(Data extracts)
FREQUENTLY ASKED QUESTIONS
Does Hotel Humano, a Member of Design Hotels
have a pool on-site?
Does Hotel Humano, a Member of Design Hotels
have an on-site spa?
(End Data extracts)
• [Exercise requirements] Your response should consist of the records, printed exactly.

• [Result of this task]
FREQUENTLY ASKED QUESTIONS
Does Hotel Humano, a Member of Design Hotels
have a pool on-site?
Does Hotel Humano, a Member of Design Hotels
have an on-site spa?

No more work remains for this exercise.